What you will do — Produce an exact copy of the data below.

Stored data —
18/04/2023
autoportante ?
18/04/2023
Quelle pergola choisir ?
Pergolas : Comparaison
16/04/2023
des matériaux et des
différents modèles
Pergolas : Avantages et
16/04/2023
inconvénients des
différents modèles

Solved exercise —
18/04/2023
autoportante ?
18/04/2023
Quelle pergola choisir ?
Pergolas : Comparaison
16/04/2023
des matériaux et des
différents modèles
Pergolas : Avantages et
16/04/2023
inconvénients des
différents modèles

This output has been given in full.